My Obsessive Thinking Has Protected Me.
One day in our life...
Whether we were a five year old girl watching our mother anxiously pace around the kitchen.
A scared seven year old boy watching our parents argue.
Whether we were sitting in the back of a car, being forgotten by our alcoholic, drug using parents.
Whether we got excluded from a group of friends because of the way we looked, or how we acted.
Whether we witnessed a difficult, grueling divorce of our parents happen in front of our eyes.
Whether we were a child, a teen, being sexually abused.
Whether we felt alone, lost, afraid, scared, sad, and terrified.
We did something...
We did something in that moment... in those moments... to protect ourselves from the feelings such as loneliness, fear, sadness and terror that at the time, were too unbearable.

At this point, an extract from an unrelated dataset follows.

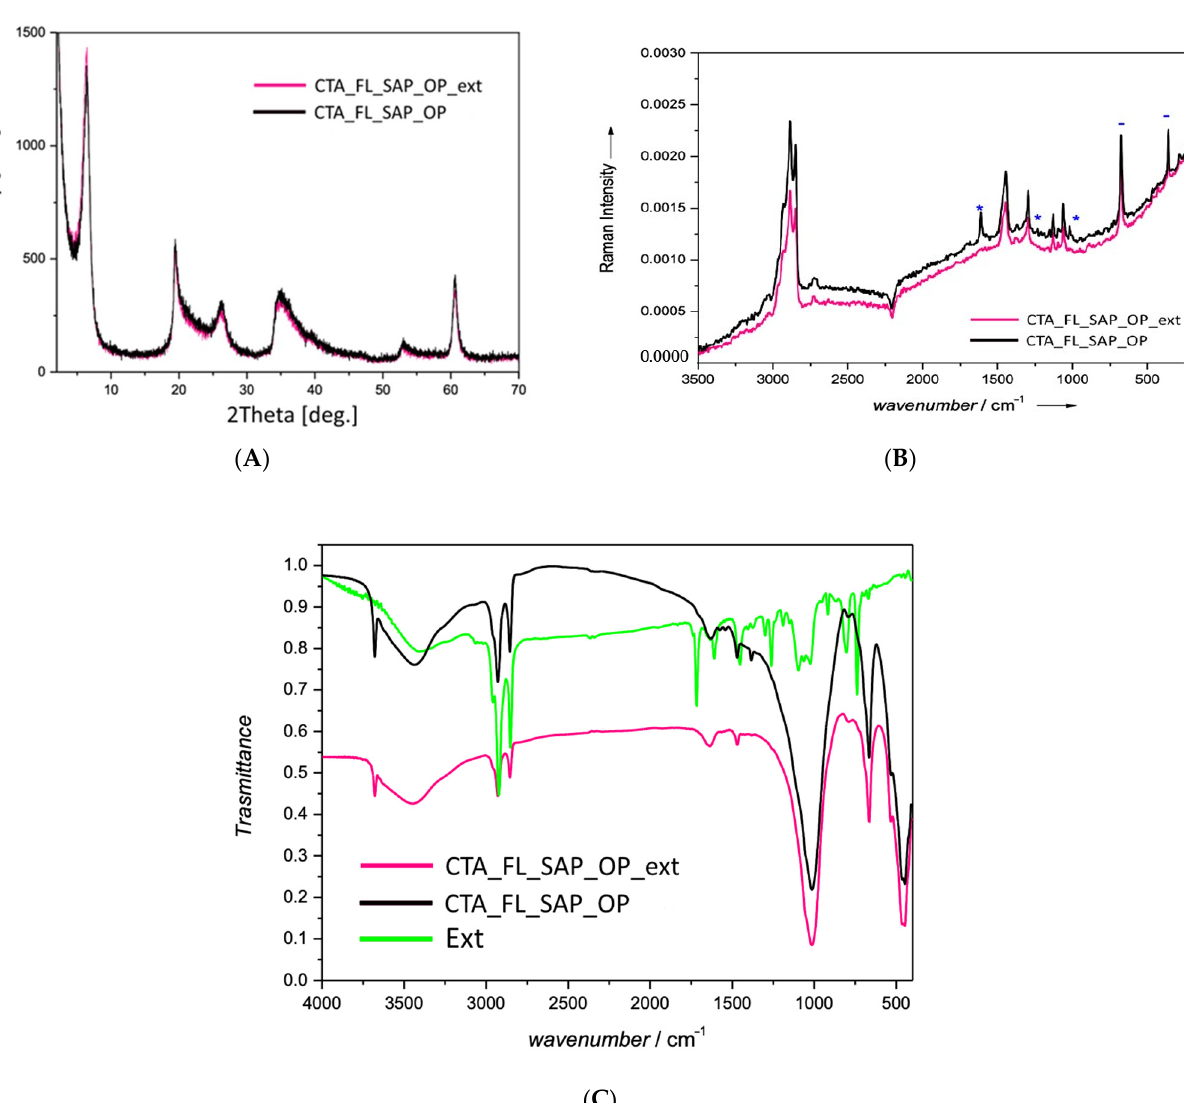
Figure 10. ( A ) XRPD pattern of the CTA_FL_Sap_OP sample before and after the extraction procedure, ( B ) Raman spectra of the CTA_FL_Sap_OP sample before and after the extraction procedure and ( C ) FTIR spectra of the CTA_FL_Sap_OP sample before, after the extraction procedure and of the extracted slurry (Ext).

The loneliness as child was too much, the trauma we witnessed was too much, the fear we felt was too much. Furthermore, if someone wasn't there to hold us through it, we found another way to replace that sadness, that fear, and we learned to compensate.
Although we didn't consciously think it, our brain reacted to help us survive.

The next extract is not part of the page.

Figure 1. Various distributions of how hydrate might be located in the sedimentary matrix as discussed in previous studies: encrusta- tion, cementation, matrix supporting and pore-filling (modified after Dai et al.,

"What can I do to avoid this pain and suffering that I feel?"
As children, we usually shut down the pain. We gulped it down. We learned to disassociate. We learned to numb out, we learned to escape and we learned how to "not feel". Moreover, if we experienced parents who shut down our emotions further with comments such as:
"Don't cry, don't show your emotions" or "Be a man, men don't cry."
This feeling of loneliness, sadness and fear was further brought about.
As adults, alongside the vibration of these techniques we used as children, the techniques started to manifest in other ways - whichever way our brain decided to choose to survive - whether through environmental recognized habit - like picking up our parents anxiety, genetics or just learnt coping mechanisms.
For some people, these learnt coping mechanisms were used as a way to feel in control.
For some people, these coping mechanisms of control were through: binge eating, addictions in alcohol and drug use, excessive shopping, addiction to sex and/or porn, depression, workaholic tendencies, bulimia, anorexia, self-harm, intense anger, excessive exercising ... and in this situation... obsessive compulsive thinking.
We didn't want to feel these uncomfortable feelings, and we wanted to feel in control.
There comes a point in our life, where these unhealthy coping mechanisms reach a point out breaking.
They don't work anymore, they hurt us, they hurt others and they hurt our relationship.
We come to this ground point where we can't hold it any longer.
These obsessive thoughts and compulsions give us false sense of control...but, they are really not helping us.
Now, it's not usually easy as ..
1, 2, 3, okay I have this awareness and the obsessions are done.
There comes a point where we become so sick of these coping mechanisms, that we have break-downs (which is why I don't perceive break-downs as something bad).
It's like we are breaking up with these obsessions, these compulsions, that had one day kept us protected and safe as children, as a teen, through trauma.
But, usually what happens it that that breaking up is painful because we are thrusted into a renewal... a new identity... and we are trying to find another way to cope... to survive... and to trust finally trust by using new coping mechanisms that are actually healthy.
The breaking apart, letting go, renewal, trusting, is a process, and it's not something that is done in a heart-beat.
But know, as you read this...
Something within you is starting to let go, starting to shed.
It's saying that the protective mechanisms you used or saw as a child, aren't working anymore.
And they are not meant to work anymore.
Something within you is starting to transform.
There's something within you that's asking for more, that's wanting for more.
And no, it's not that you need to leave your partner, or that you don't love your partner.
It's that there is a new identity...
a new renewal of yourself... that is better, more expansive, more loving...
It's a part of yourself that you wished you had when you were that child or that teen when you learned to cope and survive.